§ **TESTO DEL DOCUMENTO**
Un Paese sempre uguale a sé stesso incapace di cambiare, anche dopo aver sopportato il peso della peggiore emergenza sanitaria degli ultimi cento anni, che si stringe intorno al suo nuovo uomo della provvidenza tributandogli una messe di consensi degna di un grande statista. Non resta altro sperare che passi.

di Peppe Papa

Il premier Giuseppe Conte, l’auto nominatosi “avvocato del popolo”, non se lo aspettava proprio un successo tanto largo e condiviso, quando appena tre mesi fa, poco prima che scoppiasse la pandemia da coronavirus, era appeso a un filo e fatto oggetto di un tiro al bersaglio da parte di amici e nemici pronti a buttarlo fuori da Palazzo Chigi.

Invece le cose sono andate diversamente, hanno preso una piega per lui inimmaginabile ed è rimasto al suo posto a difendere il fortino dell’Italia immobile guardata con sospetto dai suoi partner europei.

Al netto di quanto è successo in questo periodo di obbligata quarantena e dei conseguenti provvedimenti imposti dal governo da lui presieduto che hanno messo a dura prova la resilienza dei cittadini e le loro libertà garantite dalla “Costituzione più bella del mondo” senza che nessuno fiatasse, nulla è cambiato.

Il M5S, primo partito italiano e suo principale sponsor, si dibatte finché dura tra divisioni interne, calo di consensi inarrestabile, il capo comico fondatore Beppe Grillo scomparso dalla scena, un leader ombra, Luigi Di Maio a provare di non far danni alla Farnesina e il movimentista Alessandro Di Battista, tornato dai suoi viaggi esotici, a sbracciarsi nel tentativo di farsi notare per ‘riprendersi’ il movimento e dare un senso al proprio futuro.

Il Pd, la seconda gamba dell’esecutivo, con il suo impalpabile segretario, Nicola Zingaretti che vaneggia di nuove frontiere da conquistare e appelli alla correttezza politica come condizione necessaria a non turbare l’azione di governo, persegue il fine di mantenere stabile il consenso di cui gode nei sondaggi e non provocare choc politici di cui si potrebbe pentire.

§ **COMPITO DA SVOLGERE**
Elenchi tutte le persone nominate nel testo qui sopra, incluso chi lo firma.

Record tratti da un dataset
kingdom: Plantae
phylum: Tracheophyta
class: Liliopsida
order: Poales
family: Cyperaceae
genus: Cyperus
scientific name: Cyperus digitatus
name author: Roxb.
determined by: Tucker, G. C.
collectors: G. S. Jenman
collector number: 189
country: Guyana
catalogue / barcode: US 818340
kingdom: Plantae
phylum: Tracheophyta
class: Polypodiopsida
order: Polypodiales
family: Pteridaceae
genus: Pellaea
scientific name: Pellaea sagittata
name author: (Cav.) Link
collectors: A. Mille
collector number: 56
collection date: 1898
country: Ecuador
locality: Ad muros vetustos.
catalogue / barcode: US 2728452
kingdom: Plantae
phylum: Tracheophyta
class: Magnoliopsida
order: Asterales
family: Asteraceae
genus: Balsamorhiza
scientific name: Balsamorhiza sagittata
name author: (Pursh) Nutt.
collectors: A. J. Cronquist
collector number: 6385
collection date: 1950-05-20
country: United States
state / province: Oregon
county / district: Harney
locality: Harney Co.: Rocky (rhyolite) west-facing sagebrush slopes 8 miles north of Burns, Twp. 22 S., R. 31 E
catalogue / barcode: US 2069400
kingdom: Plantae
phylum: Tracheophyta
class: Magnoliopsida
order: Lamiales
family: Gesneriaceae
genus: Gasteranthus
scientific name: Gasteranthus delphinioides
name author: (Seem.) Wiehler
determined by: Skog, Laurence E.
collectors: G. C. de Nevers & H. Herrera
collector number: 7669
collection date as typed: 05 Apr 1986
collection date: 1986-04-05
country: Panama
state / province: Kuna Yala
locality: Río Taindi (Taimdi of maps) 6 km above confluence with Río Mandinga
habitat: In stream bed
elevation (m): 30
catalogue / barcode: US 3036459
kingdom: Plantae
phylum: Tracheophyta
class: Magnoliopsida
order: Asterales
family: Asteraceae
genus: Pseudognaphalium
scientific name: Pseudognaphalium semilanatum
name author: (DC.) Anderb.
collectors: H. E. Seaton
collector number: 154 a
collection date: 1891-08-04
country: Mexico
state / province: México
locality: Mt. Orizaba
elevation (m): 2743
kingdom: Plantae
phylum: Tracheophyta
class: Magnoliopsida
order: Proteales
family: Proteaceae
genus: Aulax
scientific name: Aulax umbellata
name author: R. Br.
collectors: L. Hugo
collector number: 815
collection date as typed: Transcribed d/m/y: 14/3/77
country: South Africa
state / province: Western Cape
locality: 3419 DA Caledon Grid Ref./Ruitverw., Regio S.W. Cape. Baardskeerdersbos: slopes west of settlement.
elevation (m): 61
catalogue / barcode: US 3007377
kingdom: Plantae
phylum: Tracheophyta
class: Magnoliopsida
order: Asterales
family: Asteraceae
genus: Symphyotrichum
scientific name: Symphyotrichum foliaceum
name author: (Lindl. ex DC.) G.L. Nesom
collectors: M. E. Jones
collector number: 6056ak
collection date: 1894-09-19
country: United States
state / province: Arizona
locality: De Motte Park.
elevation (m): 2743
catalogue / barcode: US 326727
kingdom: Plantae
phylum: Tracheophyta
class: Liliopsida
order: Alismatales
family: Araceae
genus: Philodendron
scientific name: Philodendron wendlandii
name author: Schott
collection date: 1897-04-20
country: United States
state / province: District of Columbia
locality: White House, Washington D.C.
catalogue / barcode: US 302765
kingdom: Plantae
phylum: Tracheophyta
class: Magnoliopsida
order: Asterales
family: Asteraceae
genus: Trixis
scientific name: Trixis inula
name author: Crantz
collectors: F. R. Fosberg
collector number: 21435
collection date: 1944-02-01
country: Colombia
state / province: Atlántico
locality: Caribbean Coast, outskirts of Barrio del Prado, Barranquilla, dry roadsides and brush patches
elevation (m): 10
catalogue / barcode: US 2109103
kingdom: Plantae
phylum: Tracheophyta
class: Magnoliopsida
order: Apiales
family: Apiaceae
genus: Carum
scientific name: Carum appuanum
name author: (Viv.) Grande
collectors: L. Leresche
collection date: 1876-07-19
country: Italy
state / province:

§ **SOLUZIONE DELL'ESERCIZIO**
- Peppe Papa
- Giuseppe Conte
- Beppe Grillo
- Luigi Di Maio
- Alessandro Di Battista
- Nicola Zingaretti